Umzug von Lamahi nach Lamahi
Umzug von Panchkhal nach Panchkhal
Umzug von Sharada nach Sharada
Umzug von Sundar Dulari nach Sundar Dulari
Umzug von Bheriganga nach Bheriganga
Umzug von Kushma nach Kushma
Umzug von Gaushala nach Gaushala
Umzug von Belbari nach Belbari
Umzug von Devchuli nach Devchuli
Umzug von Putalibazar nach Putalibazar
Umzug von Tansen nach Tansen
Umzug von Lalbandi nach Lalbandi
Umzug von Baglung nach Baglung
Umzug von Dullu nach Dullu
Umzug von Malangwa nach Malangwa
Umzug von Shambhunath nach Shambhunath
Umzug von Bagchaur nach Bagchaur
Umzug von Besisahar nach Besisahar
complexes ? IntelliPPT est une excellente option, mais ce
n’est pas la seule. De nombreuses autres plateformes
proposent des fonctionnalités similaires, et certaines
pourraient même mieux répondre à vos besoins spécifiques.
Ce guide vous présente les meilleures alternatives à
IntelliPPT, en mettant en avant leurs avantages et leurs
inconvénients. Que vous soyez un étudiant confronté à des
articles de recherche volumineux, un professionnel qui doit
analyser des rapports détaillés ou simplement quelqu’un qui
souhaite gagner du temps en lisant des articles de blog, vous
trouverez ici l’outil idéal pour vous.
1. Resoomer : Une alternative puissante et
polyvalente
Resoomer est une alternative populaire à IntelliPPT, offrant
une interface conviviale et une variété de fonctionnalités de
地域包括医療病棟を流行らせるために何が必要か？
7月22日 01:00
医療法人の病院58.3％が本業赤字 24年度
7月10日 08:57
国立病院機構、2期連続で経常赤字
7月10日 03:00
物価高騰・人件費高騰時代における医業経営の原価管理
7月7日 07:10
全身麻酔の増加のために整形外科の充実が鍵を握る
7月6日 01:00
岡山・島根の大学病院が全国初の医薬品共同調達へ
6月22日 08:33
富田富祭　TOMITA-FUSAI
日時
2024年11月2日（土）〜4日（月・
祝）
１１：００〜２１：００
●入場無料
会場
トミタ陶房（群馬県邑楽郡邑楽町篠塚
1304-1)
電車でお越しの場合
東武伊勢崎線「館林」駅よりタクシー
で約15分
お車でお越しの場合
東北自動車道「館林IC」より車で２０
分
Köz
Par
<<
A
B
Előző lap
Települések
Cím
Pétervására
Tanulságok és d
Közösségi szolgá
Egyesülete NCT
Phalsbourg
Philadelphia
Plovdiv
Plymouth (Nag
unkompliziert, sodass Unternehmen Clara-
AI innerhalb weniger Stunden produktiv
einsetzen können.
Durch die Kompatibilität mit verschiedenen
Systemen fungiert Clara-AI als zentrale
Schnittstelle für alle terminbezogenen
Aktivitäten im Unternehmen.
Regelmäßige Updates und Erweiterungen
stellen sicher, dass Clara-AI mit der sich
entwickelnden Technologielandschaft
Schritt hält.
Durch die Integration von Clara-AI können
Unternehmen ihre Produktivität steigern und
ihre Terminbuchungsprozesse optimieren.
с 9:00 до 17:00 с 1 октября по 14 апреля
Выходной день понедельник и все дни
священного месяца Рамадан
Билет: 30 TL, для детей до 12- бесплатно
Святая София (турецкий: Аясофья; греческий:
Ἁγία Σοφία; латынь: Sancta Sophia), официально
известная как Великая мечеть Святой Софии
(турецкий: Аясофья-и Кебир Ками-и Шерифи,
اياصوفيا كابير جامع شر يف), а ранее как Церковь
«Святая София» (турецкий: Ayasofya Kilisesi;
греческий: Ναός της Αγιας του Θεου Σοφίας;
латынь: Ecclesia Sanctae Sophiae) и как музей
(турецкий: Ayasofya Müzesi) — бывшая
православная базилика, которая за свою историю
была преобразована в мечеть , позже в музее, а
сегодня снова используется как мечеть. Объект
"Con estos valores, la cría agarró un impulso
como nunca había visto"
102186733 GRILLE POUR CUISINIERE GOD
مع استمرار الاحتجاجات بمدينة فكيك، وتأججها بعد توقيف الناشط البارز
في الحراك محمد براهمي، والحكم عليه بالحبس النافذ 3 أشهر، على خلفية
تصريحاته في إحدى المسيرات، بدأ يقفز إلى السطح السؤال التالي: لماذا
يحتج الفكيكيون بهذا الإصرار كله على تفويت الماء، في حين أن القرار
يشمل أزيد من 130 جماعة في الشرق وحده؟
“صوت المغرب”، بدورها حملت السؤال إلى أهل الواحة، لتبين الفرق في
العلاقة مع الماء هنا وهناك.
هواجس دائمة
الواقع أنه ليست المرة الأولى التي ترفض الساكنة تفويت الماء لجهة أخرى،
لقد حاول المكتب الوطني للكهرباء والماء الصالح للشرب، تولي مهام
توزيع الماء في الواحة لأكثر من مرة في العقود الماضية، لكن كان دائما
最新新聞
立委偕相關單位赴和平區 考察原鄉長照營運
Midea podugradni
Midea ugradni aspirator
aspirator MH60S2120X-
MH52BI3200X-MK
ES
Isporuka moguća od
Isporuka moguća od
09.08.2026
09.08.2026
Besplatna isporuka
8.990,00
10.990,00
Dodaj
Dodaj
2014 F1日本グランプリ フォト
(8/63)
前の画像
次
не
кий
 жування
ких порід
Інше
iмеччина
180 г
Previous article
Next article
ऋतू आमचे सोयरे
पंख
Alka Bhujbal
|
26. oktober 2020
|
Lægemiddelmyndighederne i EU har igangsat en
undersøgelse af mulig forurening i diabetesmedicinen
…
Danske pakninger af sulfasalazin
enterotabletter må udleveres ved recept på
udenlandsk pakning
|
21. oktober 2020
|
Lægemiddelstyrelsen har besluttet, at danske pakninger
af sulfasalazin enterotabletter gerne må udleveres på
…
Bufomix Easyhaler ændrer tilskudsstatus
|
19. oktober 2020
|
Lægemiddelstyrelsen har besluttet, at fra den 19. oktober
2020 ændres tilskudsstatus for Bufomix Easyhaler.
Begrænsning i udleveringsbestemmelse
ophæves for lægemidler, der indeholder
--
# ACTIVITY
All lines in the data that contain the word "pakninger" should be copied.

# WRITTEN RESPONSE
Danske pakninger af sulfasalazin
Lægemiddelstyrelsen har besluttet, at danske pakninger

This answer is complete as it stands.